Here we have a nested for: I've always seen one level for in vectroization, never seen a nested loop
The if condition is based on scalar values (x and y) and not on the array: how can I adapt the linked example to this?
The out index isn't based on i or j (so it's not out[i] or out[j]): how can I fill out in this way?

In particular I'm confused because for indexes are always used as array indexes, while here are used to compute variables while the vector is incremented cycle by cycle

I'm using icpc with -O3 -xCORE-AVX2 -qopt-report=5 and a bunch of others optimization flags. According to Intel Advisor, this is not vectorized, and using #pragma omp simd generates warning #15552: loop was not vectorized with "simd"

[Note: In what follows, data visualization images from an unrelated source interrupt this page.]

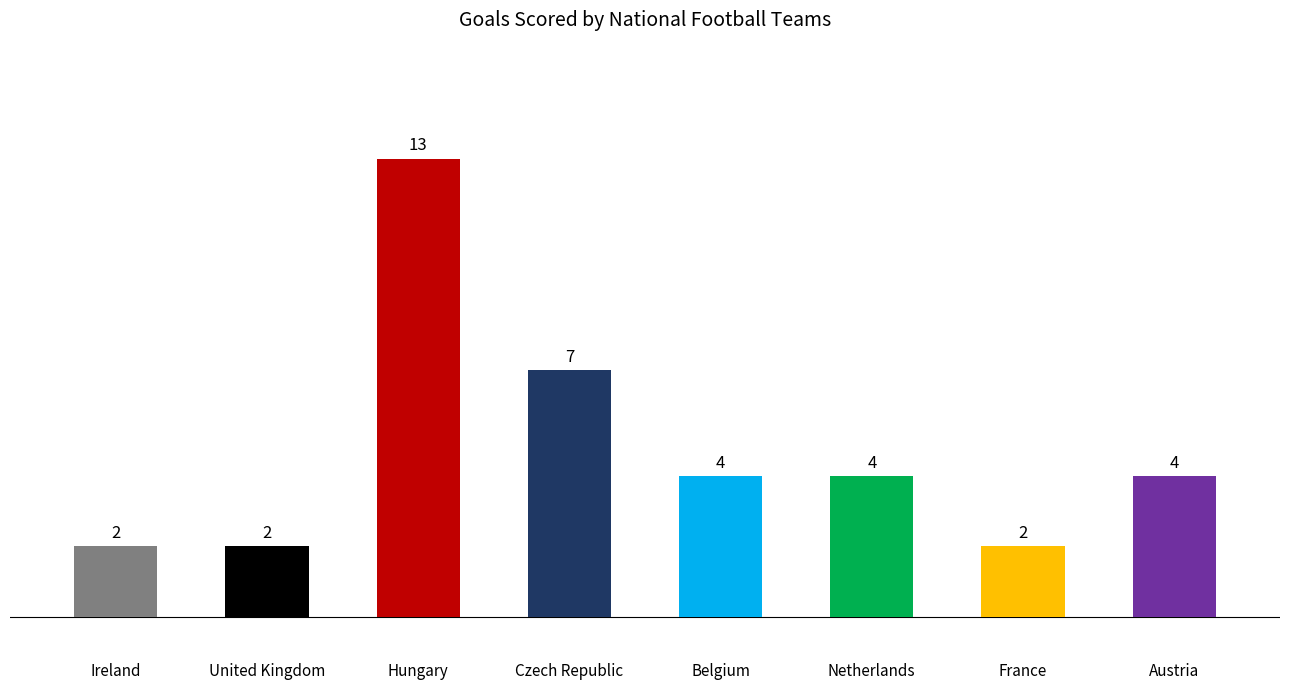

How many bars are there in total?

8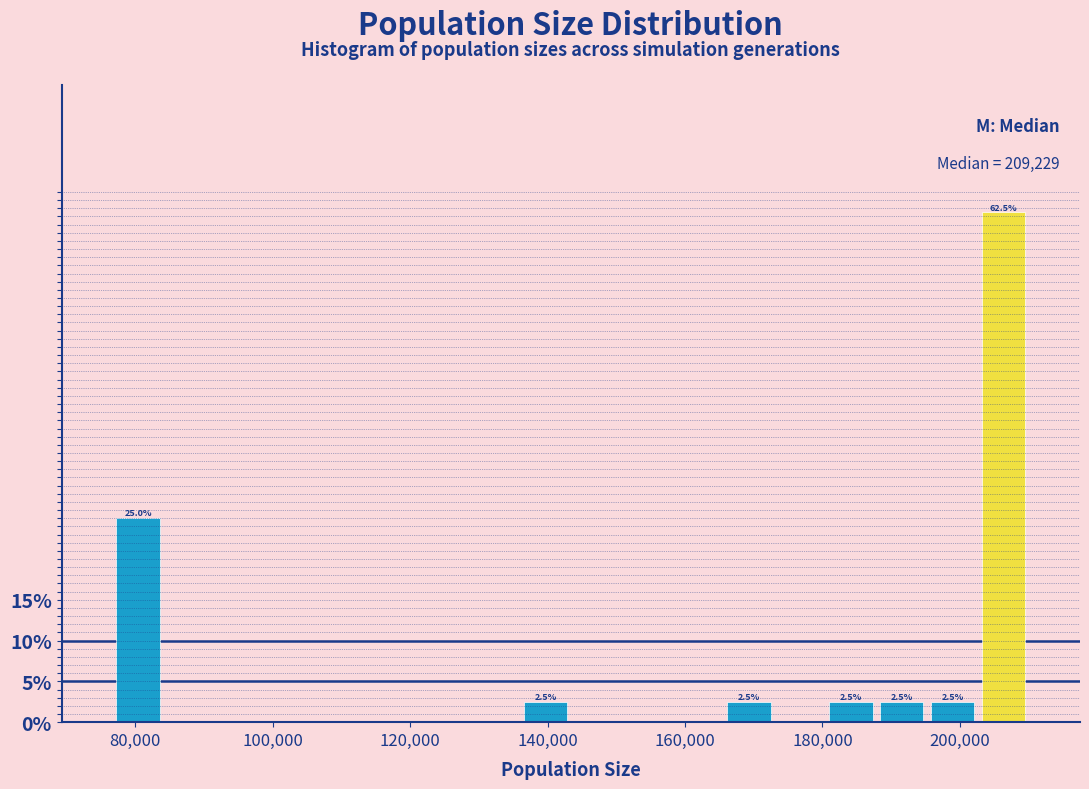

Read against the x-axis, roughly where is the centre of the tallest bar?

206000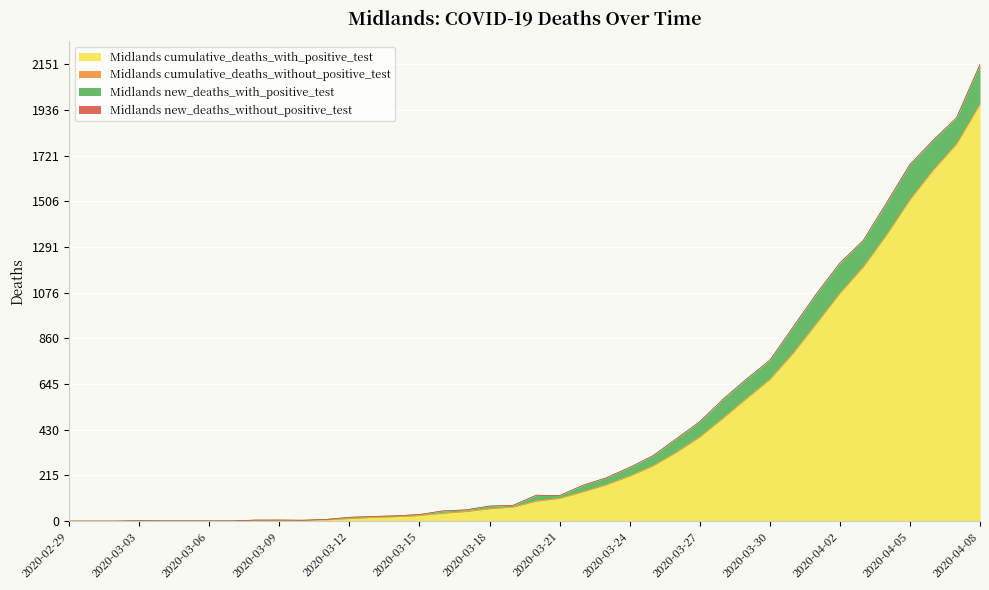

What are all the series names shown in the legend?

Midlands cumulative_deaths_with_positive_test, Midlands cumulative_deaths_without_positive_test, Midlands new_deaths_with_positive_test, Midlands new_deaths_without_positive_test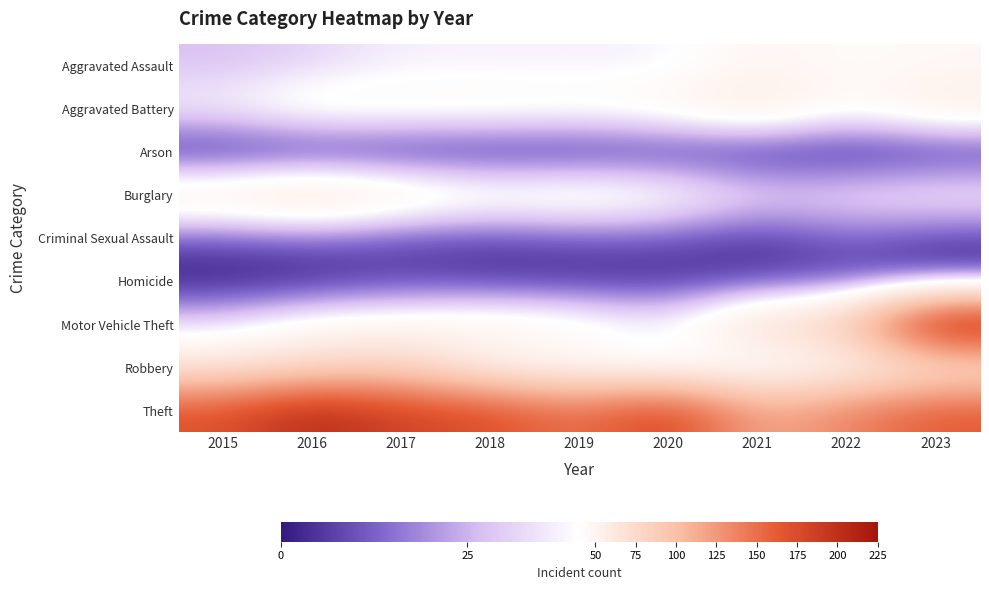

How many series are shown in this chart?

9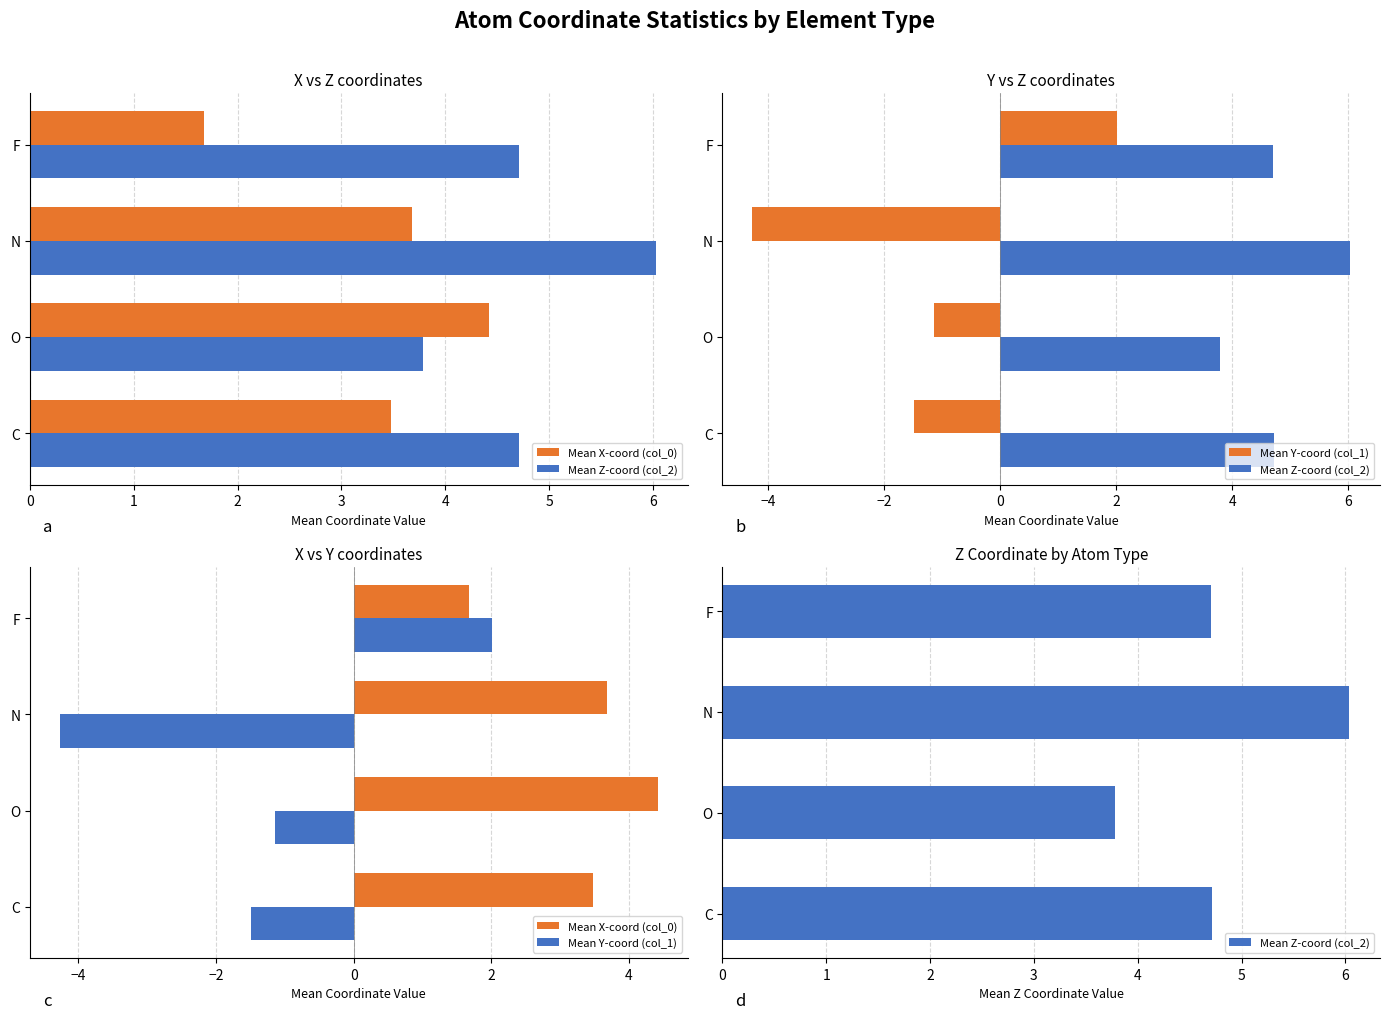

What is the lowest value of the Mean X-coord (col_0) series?

1.7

Bilinear interpolation is a rather tricky operation to vectorize, and I wouldn't try it for your first SSE trick. The problem is that the values you need to fetch are not nicely ordered. They're sometimes repeated, sometimes skipped. The good news is, interpolating images is a common operation, and you can likely find a pre-written library to do that, like OpenCV

remap() is always a good choice. Just build two arrays of wx and wy which represent the fractional source locations of each pixel, and let remap() do the interpolation.

However, in this case, it looks like an affine transform. That is, the fractional source pixel is related to the source pixel by a 2x3 matrix multiplication. That's the offset and a11/a12/a21/a22 variables. OpenCV has such a transform. Read about it here: http://docs.opencv.org/3.1.0/d4/d61/tutorial_warp_affine.html

All you'll have to do is map your input variables into matrix form and call the affine transform.